Listed entries:
============
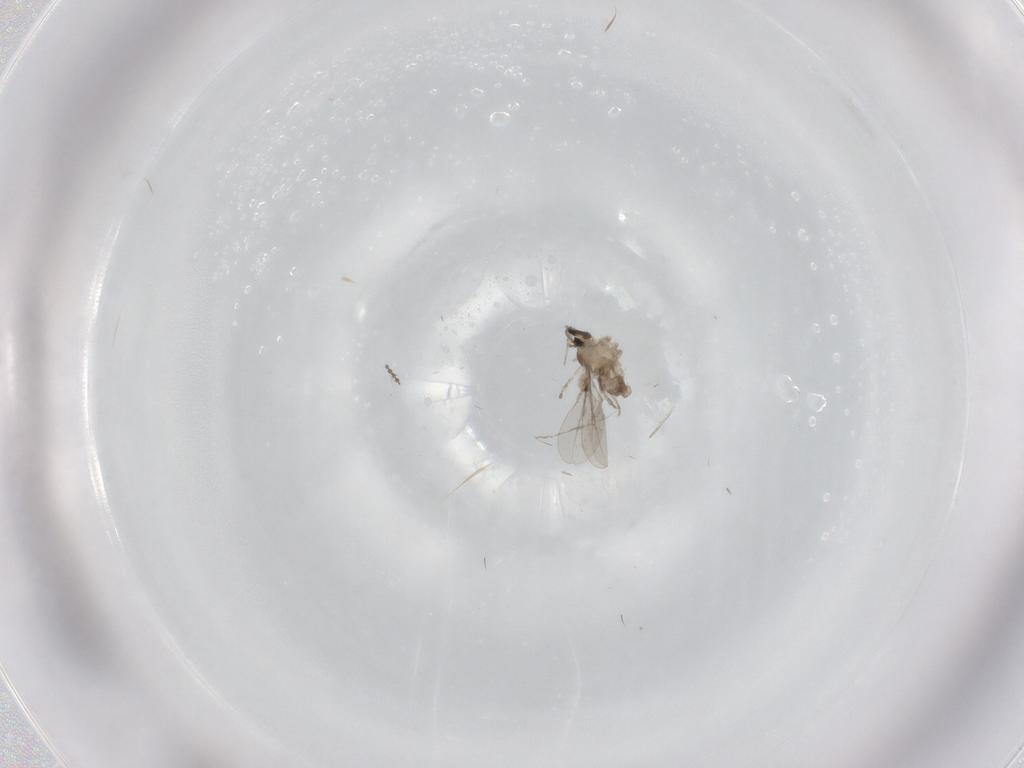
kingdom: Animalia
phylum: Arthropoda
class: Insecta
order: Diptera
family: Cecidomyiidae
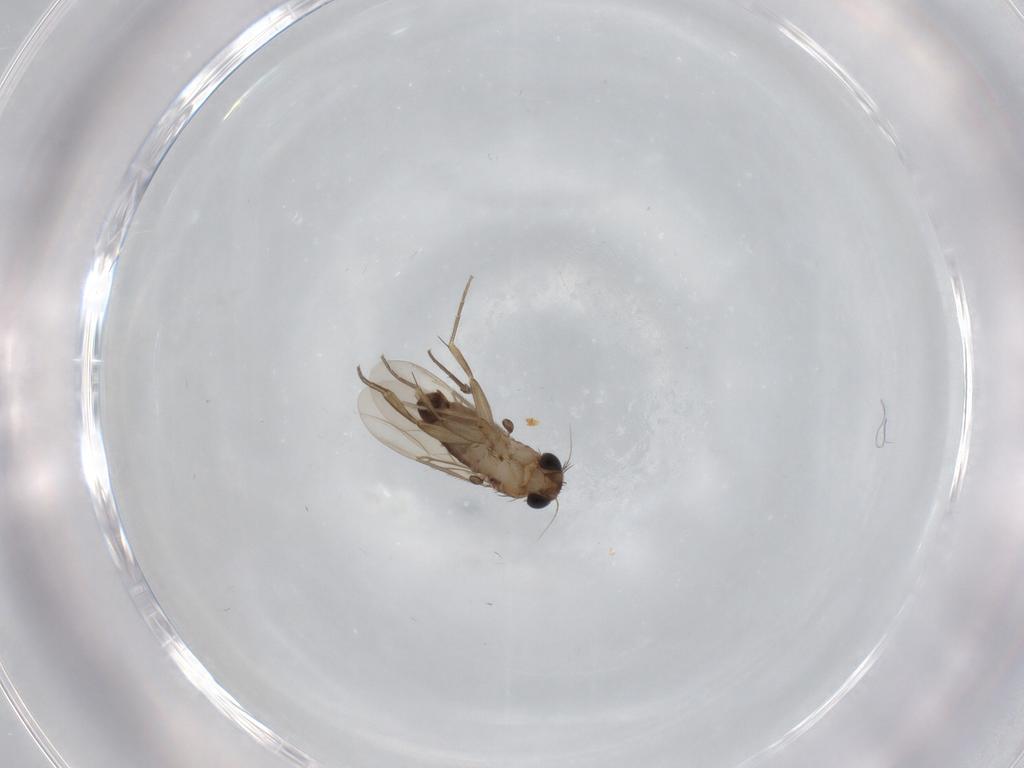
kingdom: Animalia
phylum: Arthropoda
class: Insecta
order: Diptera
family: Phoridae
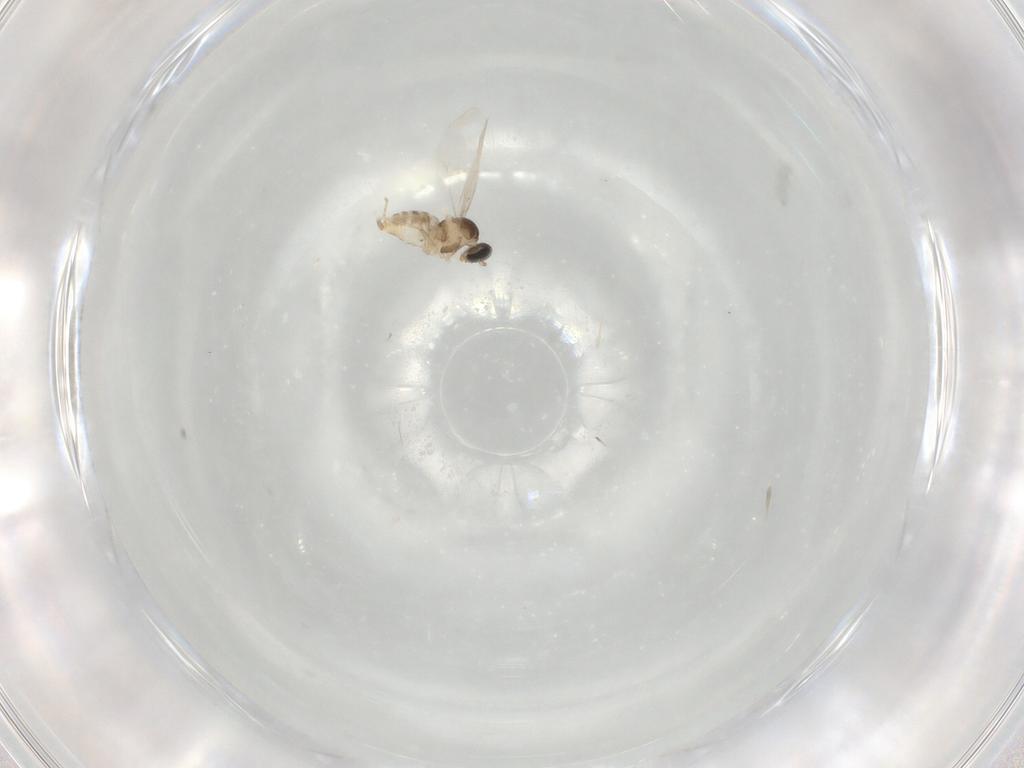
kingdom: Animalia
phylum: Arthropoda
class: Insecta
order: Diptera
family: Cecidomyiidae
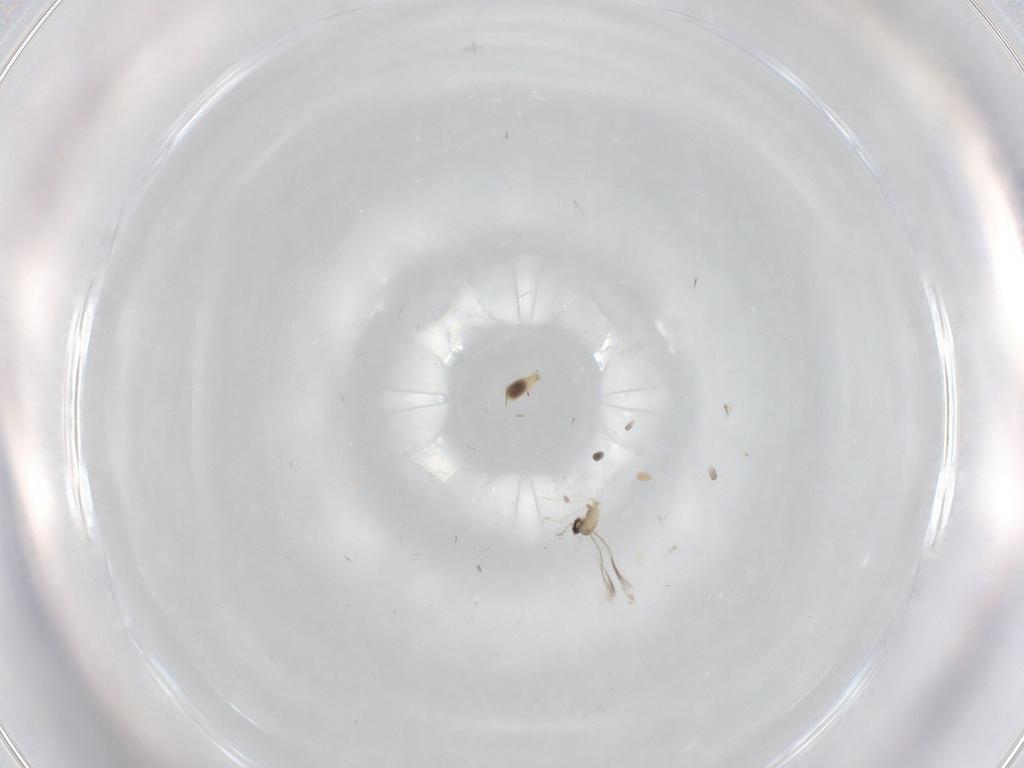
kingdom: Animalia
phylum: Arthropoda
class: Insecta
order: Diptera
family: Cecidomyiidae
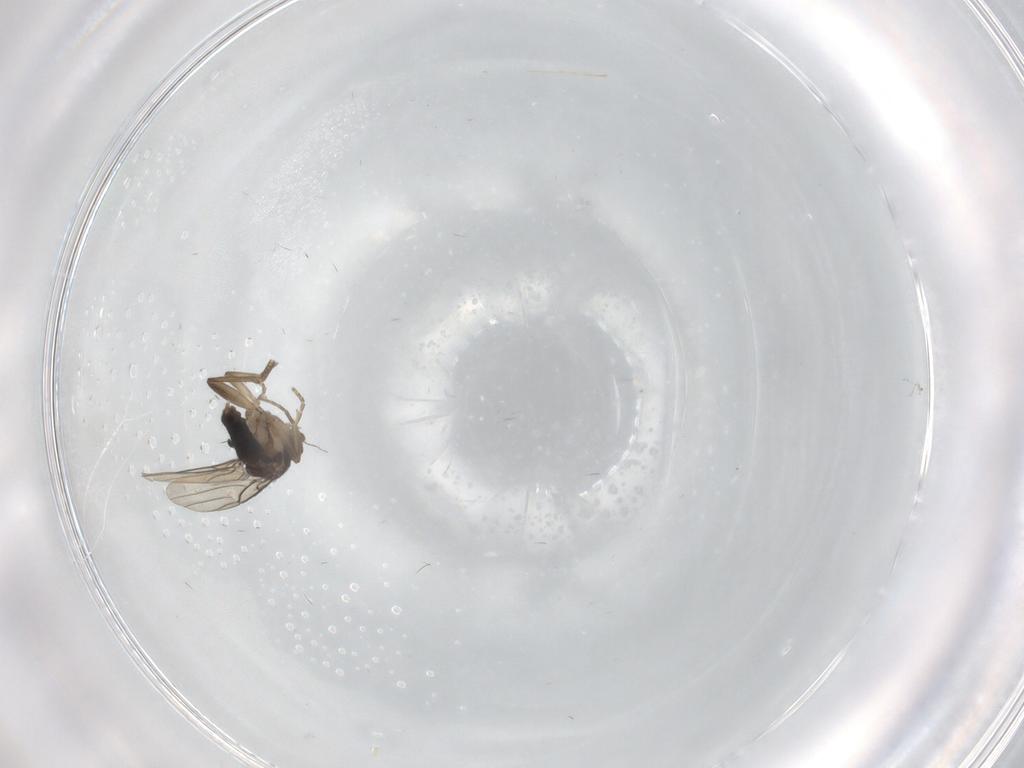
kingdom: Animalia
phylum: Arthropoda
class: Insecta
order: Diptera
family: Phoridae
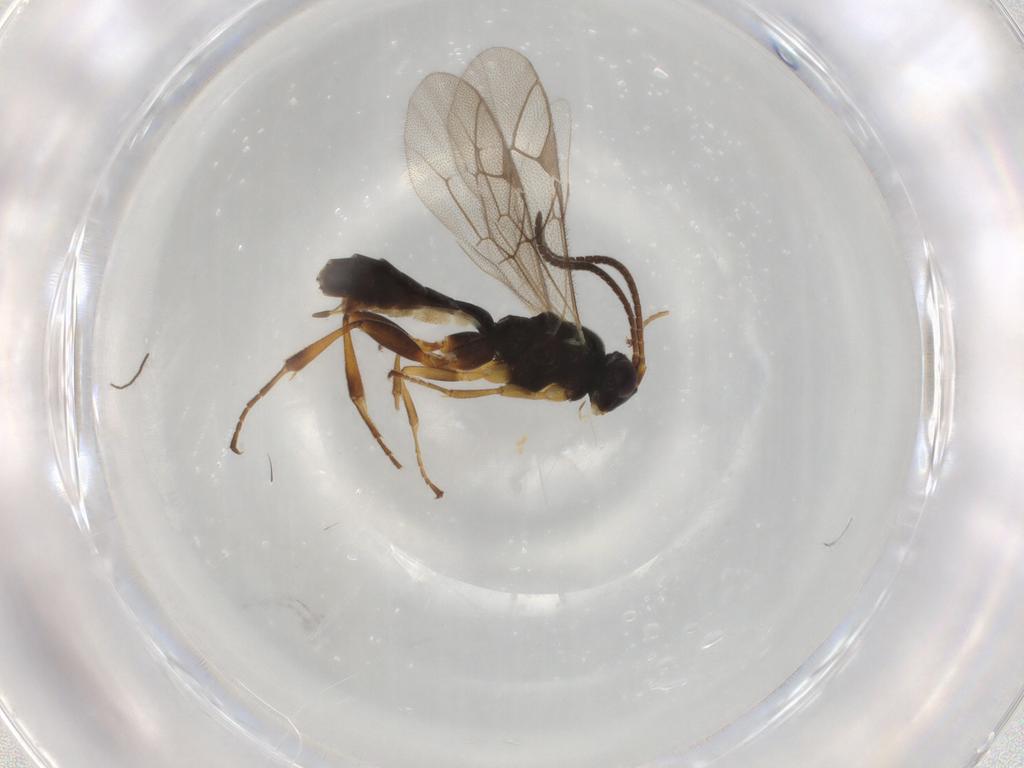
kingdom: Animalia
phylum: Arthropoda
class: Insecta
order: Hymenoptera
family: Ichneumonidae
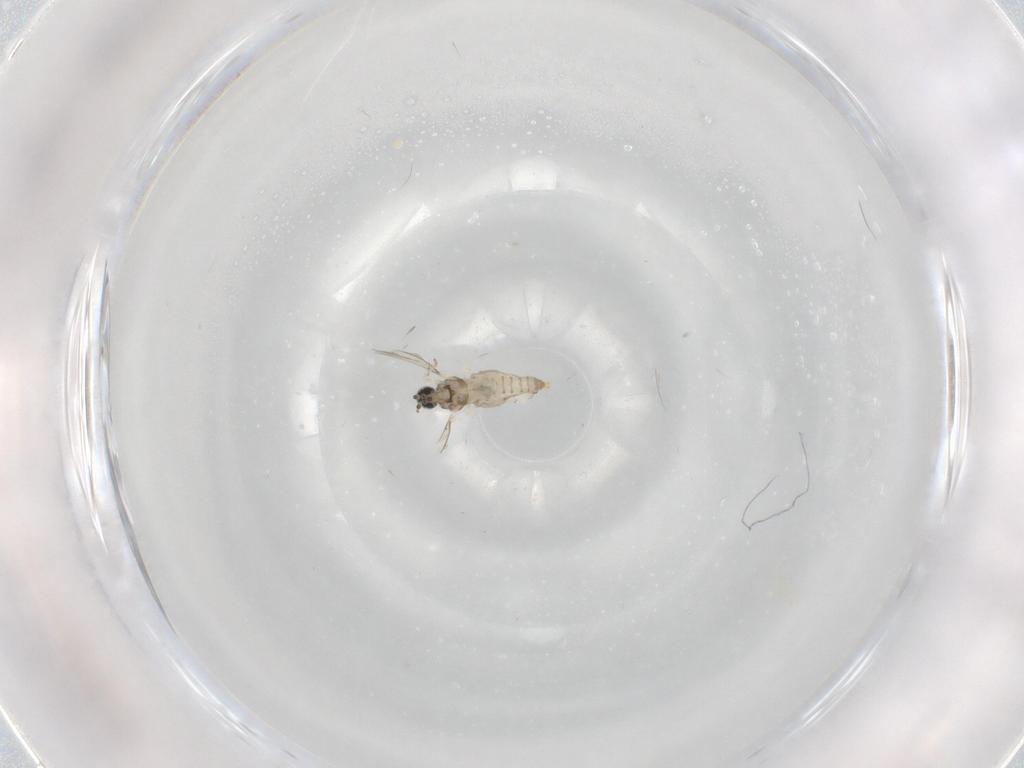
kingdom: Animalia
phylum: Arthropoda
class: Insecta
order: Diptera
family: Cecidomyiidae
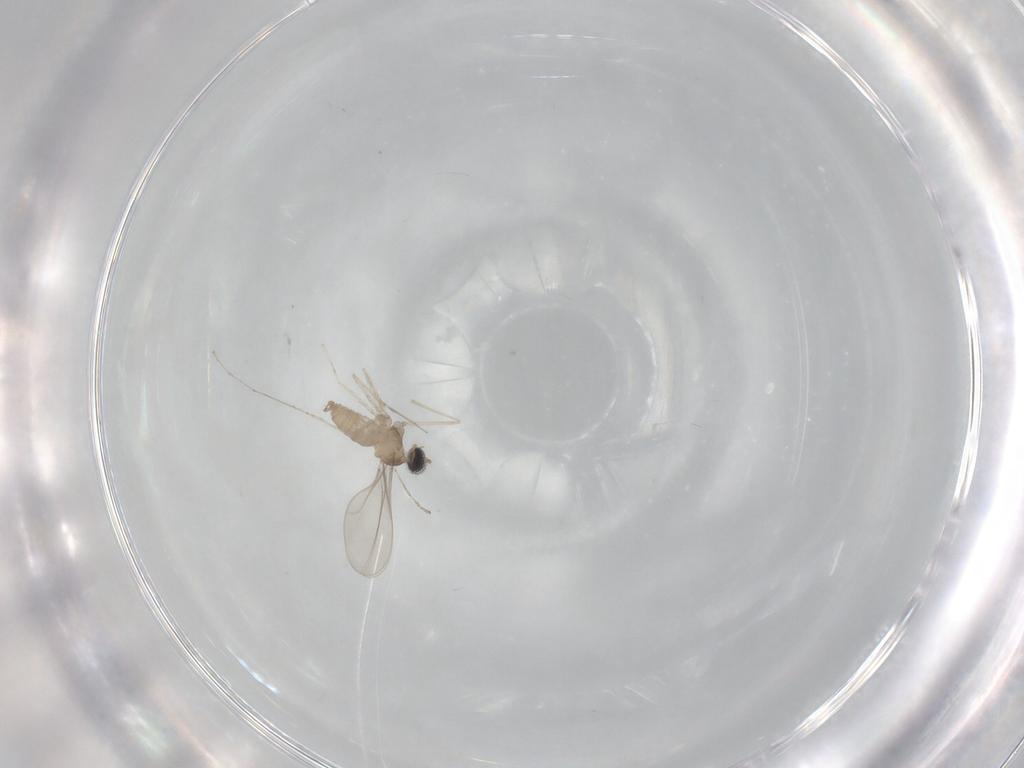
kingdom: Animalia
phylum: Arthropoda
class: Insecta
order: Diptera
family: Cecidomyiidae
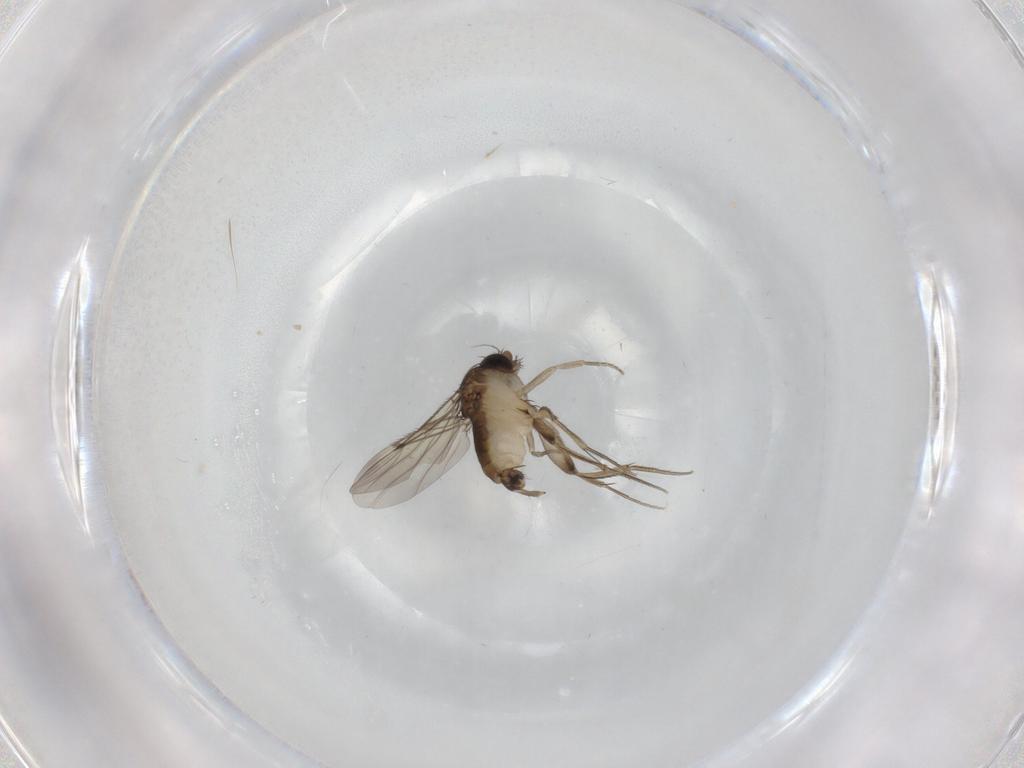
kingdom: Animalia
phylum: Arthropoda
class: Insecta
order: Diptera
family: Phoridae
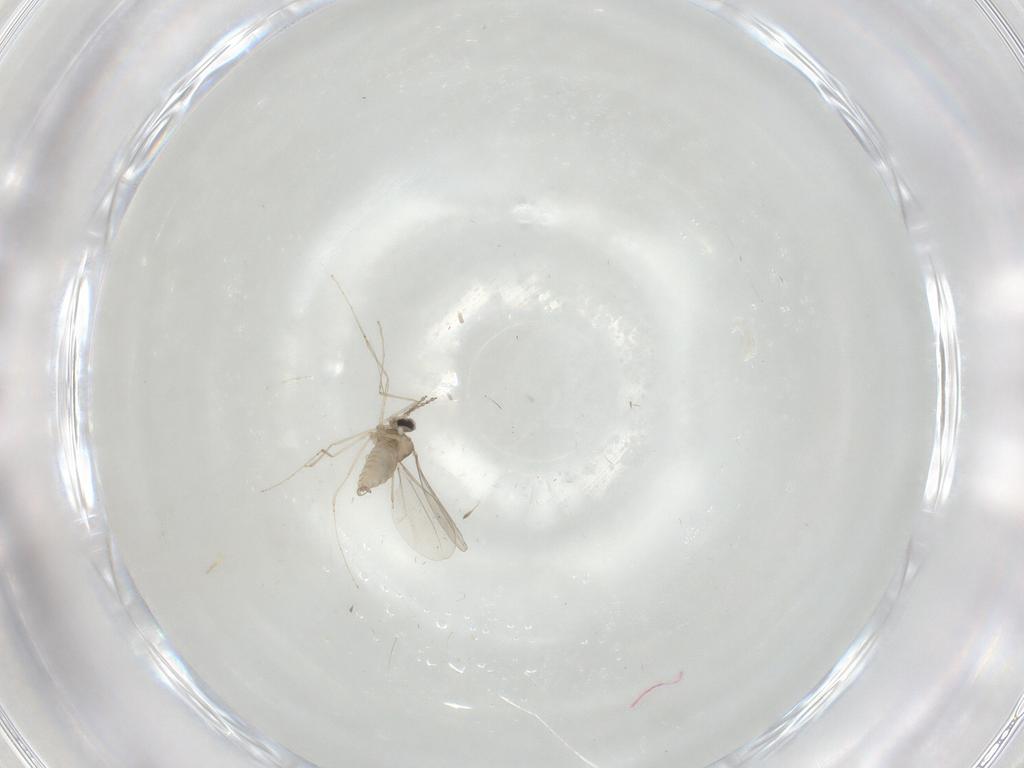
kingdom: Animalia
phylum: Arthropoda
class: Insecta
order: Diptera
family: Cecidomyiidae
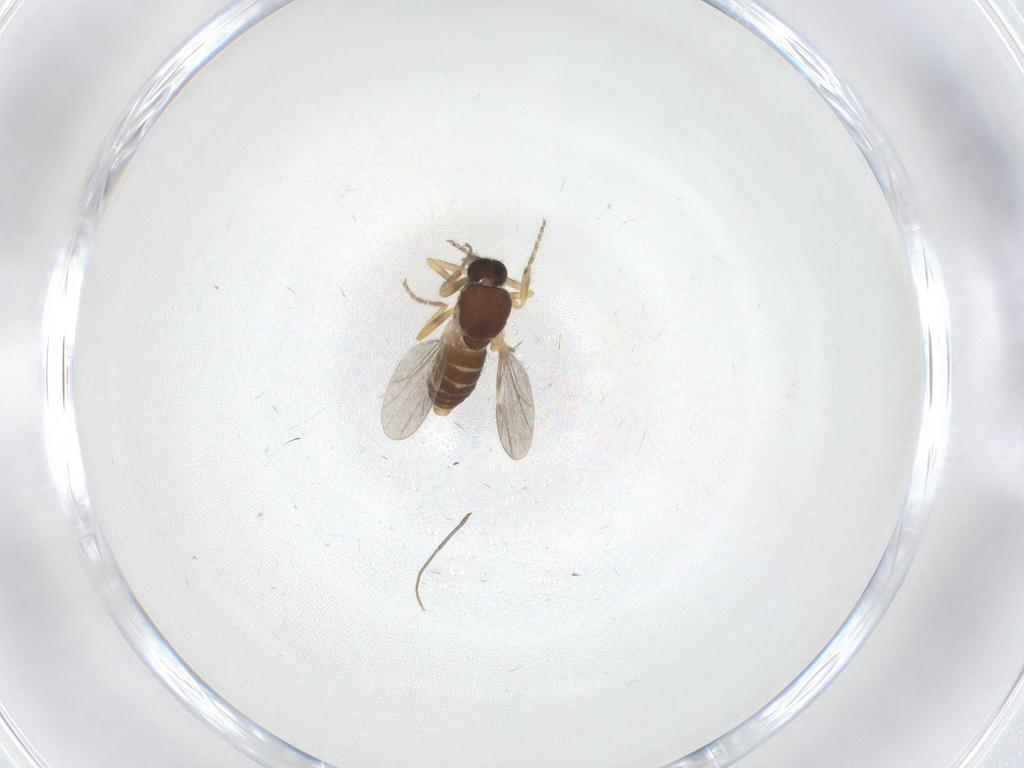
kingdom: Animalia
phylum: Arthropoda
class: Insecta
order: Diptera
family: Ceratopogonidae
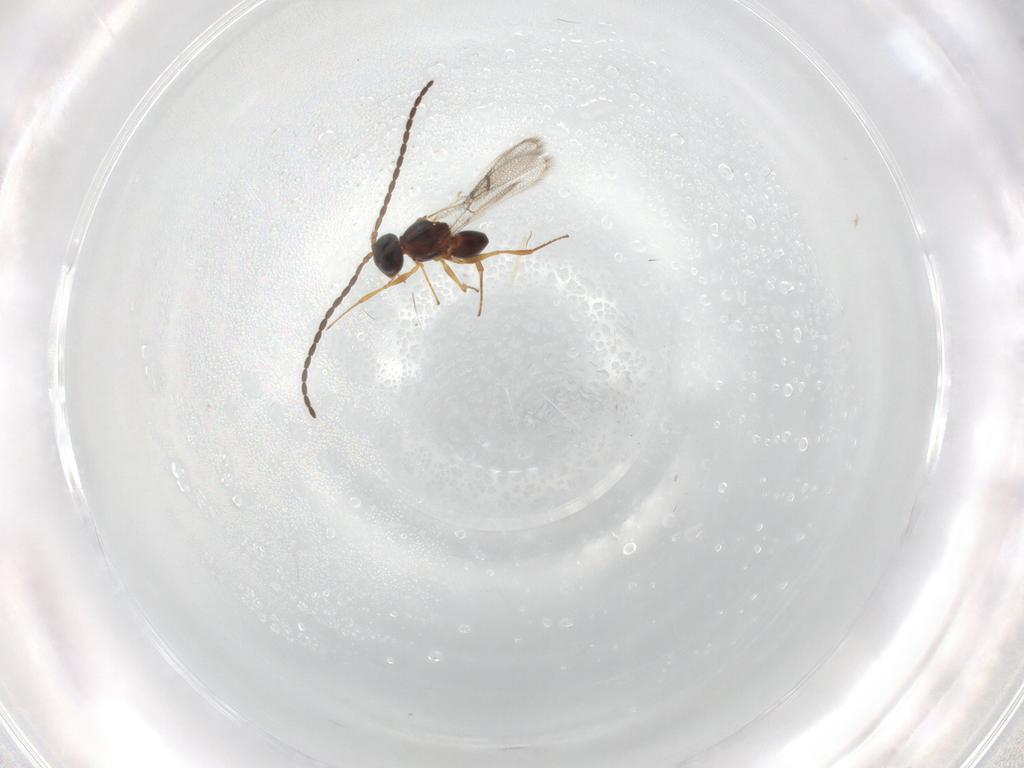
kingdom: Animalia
============
Exercise directions: Copy every line above word for word, leaving the pictures out.

Exercise output:
kingdom: Animalia
phylum: Arthropoda
class: Insecta
order: Diptera
family: Cecidomyiidae
kingdom: Animalia
phylum: Arthropoda
class: Insecta
order: Diptera
family: Phoridae
kingdom: Animalia
phylum: Arthropoda
class: Insecta
order: Diptera
family: Cecidomyiidae
kingdom: Animalia
phylum: Arthropoda
class: Insecta
order: Diptera
family: Cecidomyiidae
kingdom: Animalia
phylum: Arthropoda
class: Insecta
order: Diptera
family: Phoridae
kingdom: Animalia
phylum: Arthropoda
class: Insecta
order: Hymenoptera
family: Ichneumonidae
kingdom: Animalia
phylum: Arthropoda
class: Insecta
order: Diptera
family: Cecidomyiidae
kingdom: Animalia
phylum: Arthropoda
class: Insecta
order: Diptera
family: Cecidomyiidae
kingdom: Animalia
phylum: Arthropoda
class: Insecta
order: Diptera
family: Phoridae
kingdom: Animalia
phylum: Arthropoda
class: Insecta
order: Diptera
family: Cecidomyiidae
kingdom: Animalia
phylum: Arthropoda
class: Insecta
order: Diptera
family: Ceratopogonidae
kingdom: Animalia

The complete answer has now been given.